Lofty thoughts. That's what I call the grand ideas that pop into my head, or the elaborate plans I make, as I am driving the car the 25 minutes from Trader Joe's back home, usually with a latte/mocha/chai (my little reward to myself for getting through the grocery shopping which has never been a particularly favorite task) in the cup holder, The Wiggles or Raffi in the CD player, and Andrew happily playing with a toy in his car seat.
Lofty thoughts. Because they almost never come to fruition. Take last Monday's, for example. In my mind, I completely emptied the fridge, removed and washed all the shelves and drawers, and washed down the inside walls. Like that is really going to happen anytime soon. Cue hysterical laughing.
Lofty thoughts. I may be flawed in my thinking, but it seems to me that mothers of previous generations (and maybe even mothers of today) were able to complete these kinds of domestic projects during a morning or an afternoon. But I don't know how. I have a hard time getting the dishes done.
Lofty thoughts. I think them, then reluctantly let them go as I pull into the driveway. After all, some day, when the kids are more independent, or at school (assuming I haven't gone back to work, which is a lot to assume, though I have had lots of lofty thoughts involving creative ways to make money again someday!), I will have a whole bunch of projects all planned out, filed away in my brain, ready to be accessed and acted upon. Cue more hysterical laughing.
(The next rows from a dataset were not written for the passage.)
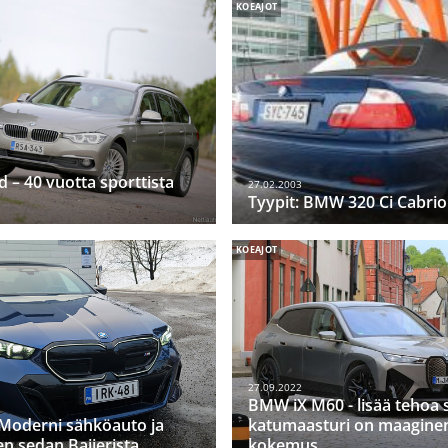
KOEAJOT
– 40 vuotta sporttista
27.02.2003
Tyypit: BMW 320 Ci Cabrio
KOEAJOT
27.09.2022
BMW iX M60 - lisää tehoa 
Moderni sähköauto ja
katumaasturi on maagine
en sedan Baijerista
kokemus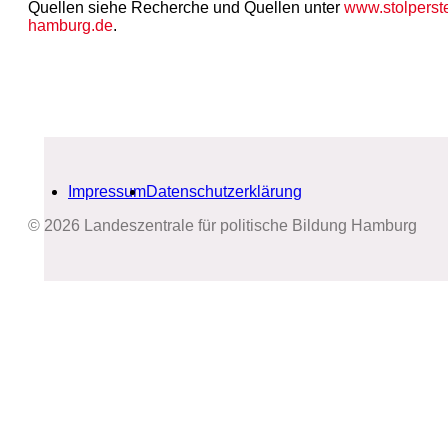
Quellen siehe Recherche und Quellen unter
www.stolperst
hamburg.de
.
Impressum
Datenschutzerklärung
© 2026 Landeszentrale für politische Bildung Hamburg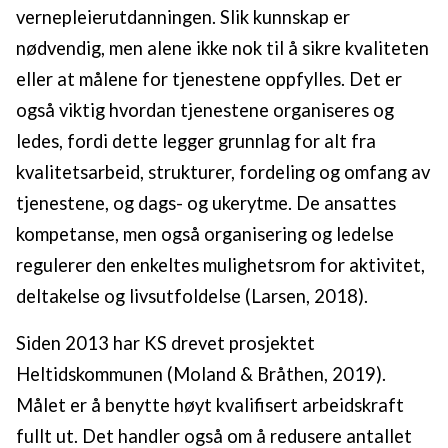
vernepleierutdanningen. Slik kunnskap er
nødvendig, men alene ikke nok til å sikre kvaliteten
eller at målene for tjenestene oppfylles. Det er
også viktig hvordan tjenestene organiseres og
ledes, fordi dette legger grunnlag for alt fra
kvalitetsarbeid, strukturer, fordeling og omfang av
tjenestene, og dags- og ukerytme. De ansattes
kompetanse, men også organisering og ledelse
regulerer den enkeltes mulighetsrom for aktivitet,
deltakelse og livsutfoldelse (Larsen, 2018).
Siden 2013 har KS drevet prosjektet
Heltidskommunen (Moland & Bråthen, 2019).
Målet er å benytte høyt kvalifisert arbeidskraft
fullt ut. Det handler også om å redusere antallet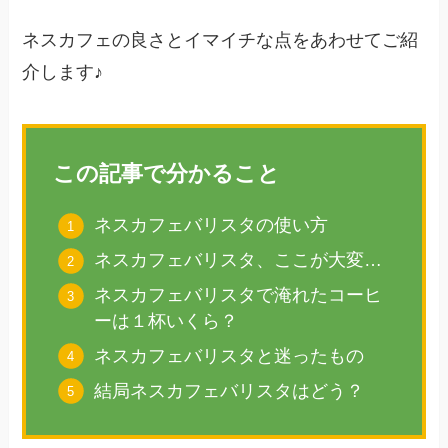
ネスカフェの良さとイマイチな点をあわせてご紹
介します♪
この記事で分かること
ネスカフェバリスタの使い方
ネスカフェバリスタ、ここが大変…
ネスカフェバリスタで淹れたコーヒ
ーは１杯いくら？
ネスカフェバリスタと迷ったもの
結局ネスカフェバリスタはどう？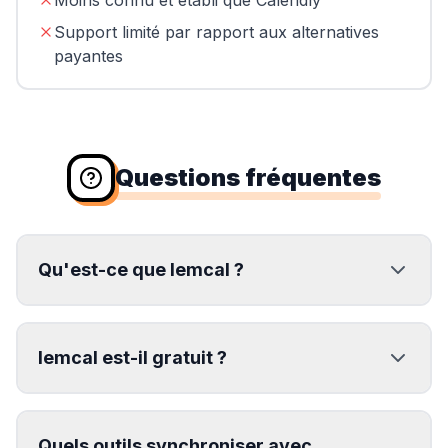
Moins connu et établi que Calendly
Support limité par rapport aux alternatives
payantes
Questions fréquentes
Qu'est-ce que lemcal ?
lemcal est-il gratuit ?
Quels outils synchroniser avec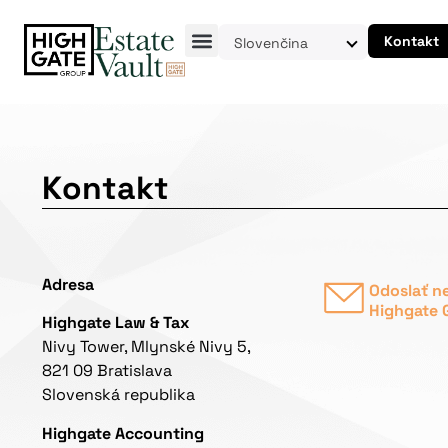
Kontakt
Slovenčina
Kontakt
Adresa
Odoslať n
Highgate 
Highgate Law & Tax
Nivy Tower, Mlynské Nivy 5,
821 09 Bratislava
Slovenská republika
Highgate Accounting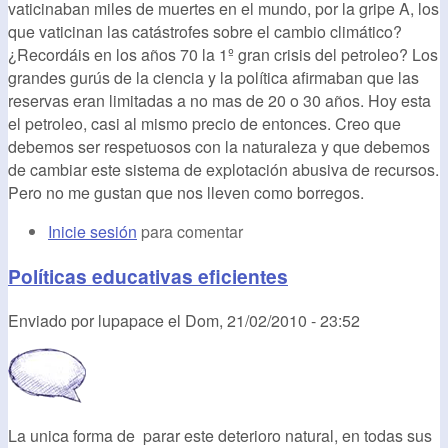
vaticinaban miles de muertes en el mundo, por la gripe A, los
que vaticinan las catástrofes sobre el cambio climático?
¿Recordáis en los años 70 la 1º gran crisis del petroleo? Los
grandes gurús de la ciencia y la política afirmaban que las
reservas eran limitadas a no mas de 20 o 30 años. Hoy esta
el petroleo, casi al mismo precio de entonces. Creo que
debemos ser respetuosos con la naturaleza y que debemos
de cambiar este sistema de explotación abusiva de recursos.
Pero no me gustan que nos lleven como borregos.
Inicie sesión
para comentar
Políticas educativas eficientes
Enviado por
lupapace
el
Dom, 21/02/2010 - 23:52
La unica forma de parar este deterioro natural, en todas sus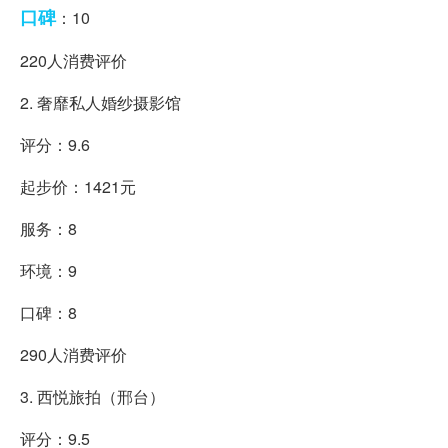
口碑
：10
220人消费评价
2. 奢靡私人婚纱摄影馆
评分：9.6
起步价：1421元
服务：8
环境：9
口碑：8
290人消费评价
3. 西悦旅拍（邢台）
评分：9.5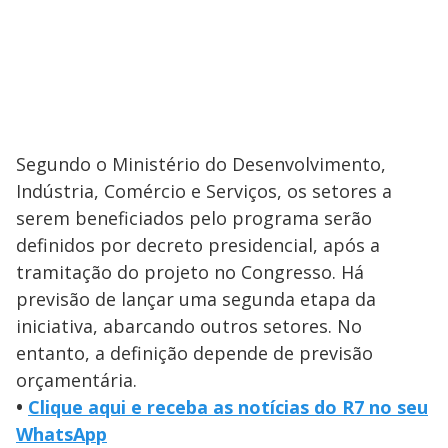
Segundo o Ministério do Desenvolvimento,
Indústria, Comércio e Serviços, os setores a
serem beneficiados pelo programa serão
definidos por decreto presidencial, após a
tramitação do projeto no Congresso. Há
previsão de lançar uma segunda etapa da
iniciativa, abarcando outros setores. No
entanto, a definição depende de previsão
orçamentária.
•
Clique aqui e receba as notícias do R7 no seu
WhatsApp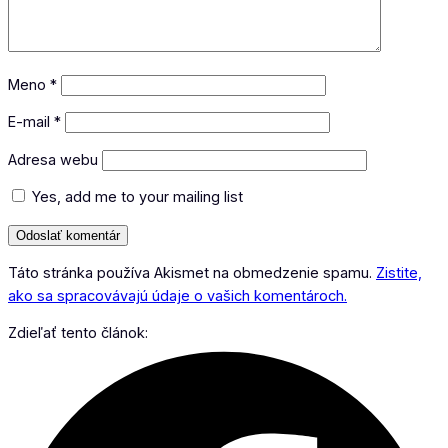
Meno
*
E-mail
*
Adresa webu
Yes, add me to your mailing list
Táto stránka používa Akismet na obmedzenie spamu.
Zistite,
ako sa spracovávajú údaje o vašich komentároch.
Zdieľať tento článok: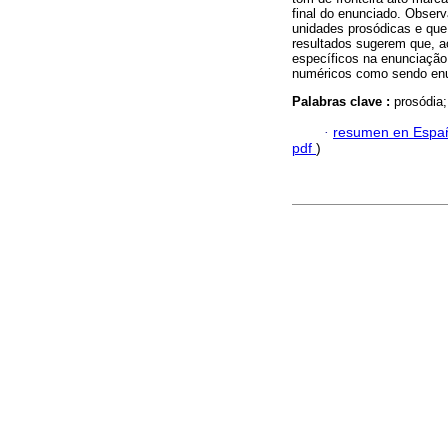
final do enunciado. Obser
unidades prosódicas e que
resultados sugerem que, a
específicos na enunciação
numéricos como sendo enun
Palabras clave :
prosódia
·
resumen en Espa
pdf
)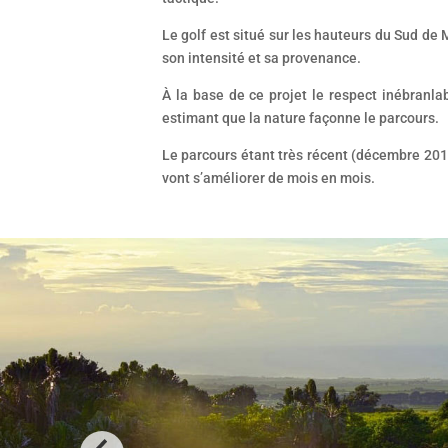
Le golf est situé sur les hauteurs du Sud de 
son intensité et sa provenance.
À la base de ce projet le respect inébranlab
estimant que la nature façonne le parcours. 
Le parcours étant très récent (décembre 2015
vont s’améliorer de mois en mois.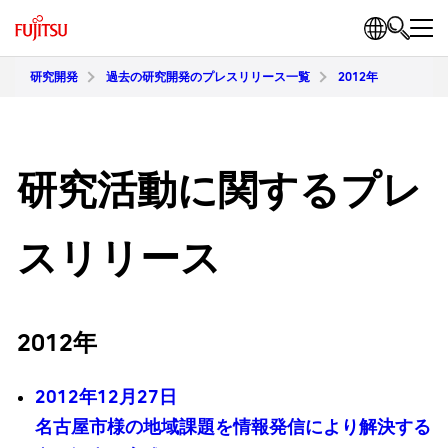
研究開発
過去の研究開発のプレスリリース一覧
2012年
研究活動に関するプレ
スリリース
2012年
2012年12月27日
名古屋市様の地域課題を情報発信により解決する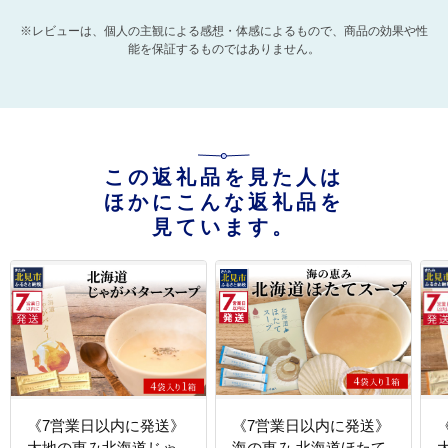
※レビューは、個人の主観による感想・体感によるもので、商品の効果や性
能を保証するものではありません。
この返礼品を見た人は
ほかにこんな返礼品を
見ています。
《7営業日以内に発送》
《7営業日以内に発送》
大地の恵み北海道じゃ
海の恵み 北海道ほたて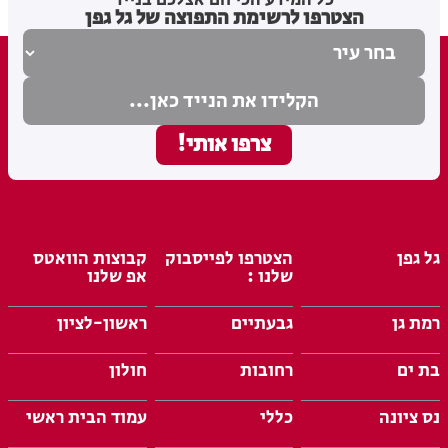
כל המידע הכי חם אצלכם בנייד
הצטרפו לרשימת התפוצה של גל גפן
גל גפן
הצטרפו לפייסבוק
קבוצות הוואטס
שלנו :
אפ שלנו
רמת גן
גבעתיים
ראשון-לציון
בת ים
רחובות
חולון
נס ציונה
כללי
עמוד הבית ראשי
Lofty thoughts. Oh, I will get to them. I will get to them all in due time. What I have to keep in mind, as I pick up Andrew from his car seat and he cuddles against me for the walk to the front door, is that he is only going to be two-years-old, and Valerie is only going to be five-nearly-six, just this once. My time is better spent with them. The fridge, the dusty and cluttered surfaces, the numerous rat-packed closets--they will still be there. (Quietly driving me bonkers.)